Panic Selling in a Volatile Stock Market

Much of the recent panic selling in the stock market comes from several factors including Standard and Poor’s downgrade of U.S. Debt from triple A to double A plus, slow moving economy, high unemployment rate, financial woes in Europe and of course our dysfunctional government.

It is no wonder the markets are in a volatile state with wild market swings changing from moment to moment. It’s enough to scare any investor and cause anxiety and missteps in making poor investment choices.

It is strongly recommended that an investor create a stop loss strategy which monitors stock price movement and issues price alerts when a stock, mutual fund or exchange traded fund meets a preset price alert.

There are many investment software programs that track and monitor investments along with price alerts. You can also create your own using Microsoft Excel or if you prefer a free alternative try OpenOffice spreadsheet program.

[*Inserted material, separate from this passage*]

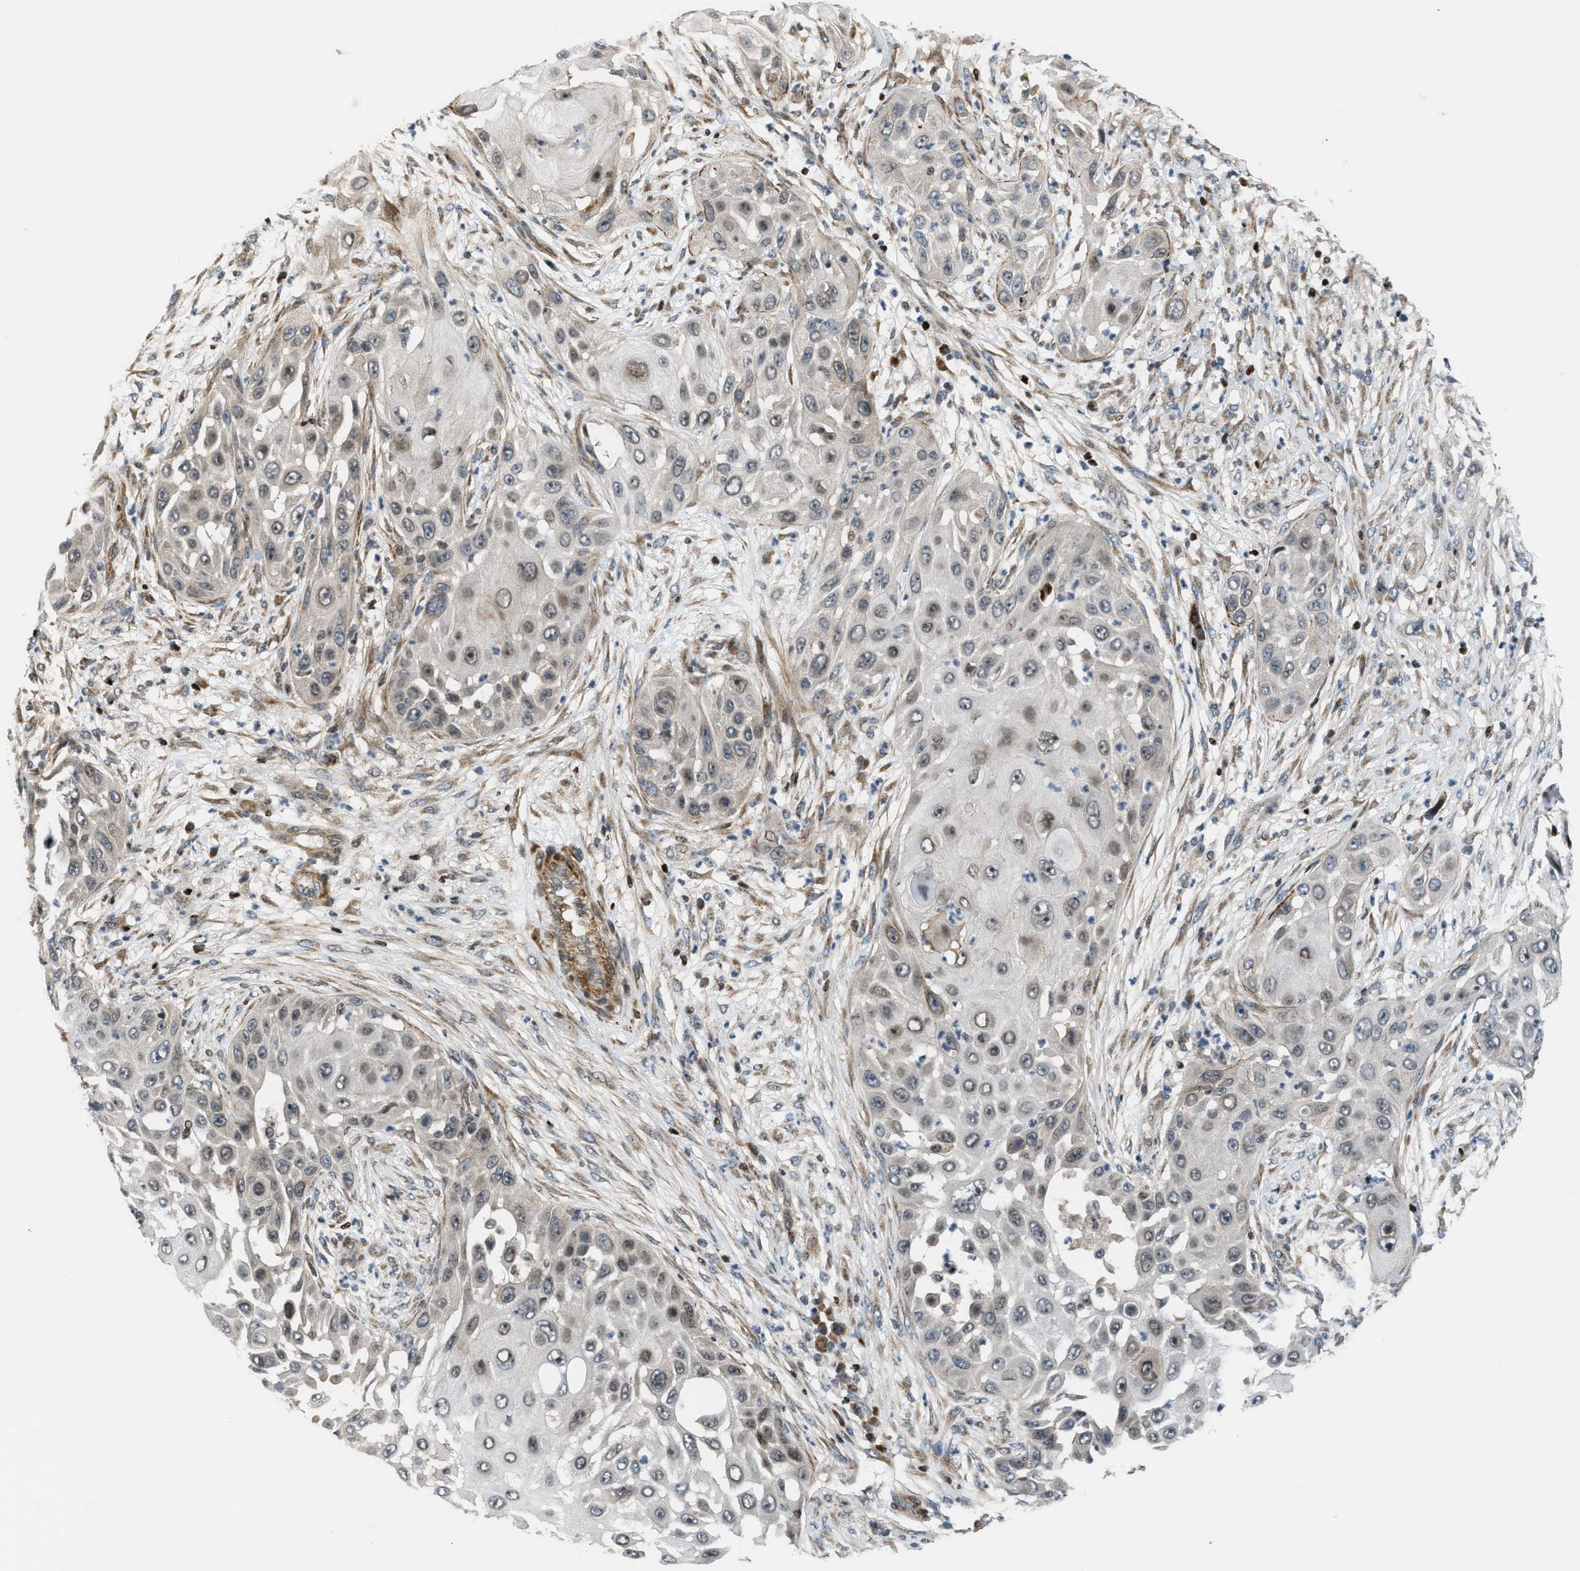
{"staining": {"intensity": "moderate", "quantity": "<25%", "location": "cytoplasmic/membranous,nuclear"}, "tissue": "skin cancer", "cell_type": "Tumor cells", "image_type": "cancer", "snomed": [{"axis": "morphology", "description": "Squamous cell carcinoma, NOS"}, {"axis": "topography", "description": "Skin"}], "caption": "A histopathology image showing moderate cytoplasmic/membranous and nuclear staining in about <25% of tumor cells in skin cancer, as visualized by brown immunohistochemical staining.", "gene": "ZNF276", "patient": {"sex": "female", "age": 44}}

I produce a report that monitors specific securities and flags potential problems, as well as when a stock or mutual fund reaches a preset high alert. There are three levels that trigger an alert.

  1. 10 % alert if price is below cost basis.
  2. Sell alert if the security falls below a preset percentage.
  3. High alert if the price movement advances upward.

If a high alert is triggered, then I move the other two alerts upward to protect my gains and reset the high alert as well.

In case of a total market melt down where the overall market moves dramatically downward even if securities reach sell price alerts. I may not sell if the stock in question has a strong balance sheet and or pays a dividend above 3 % and that dividend is safe.

True these quality stocks may drop significantly as they did in the fall of 2008 reaching a decline of 45% or more, but they rebounded nicely once the market began to turn around.

I would recommend you sell if any specific stock falls to a sell target price if said company is speculative, doesn’t have a strong balance sheet or high dividends to support itself during a market down turn.

In a down market if I own strong companies, especially those with a long history of paying dividends, I prefer to hold and collect the dividends versus selling the stock and allowing the proceeds to sit in a very low money market account. Trying to time the market and re-enter is extremely difficult and in most cases, investors miss the bulk of appreciation once the market turns around.

The most important lesson is not to panic during volatile market swings and keep a cool head.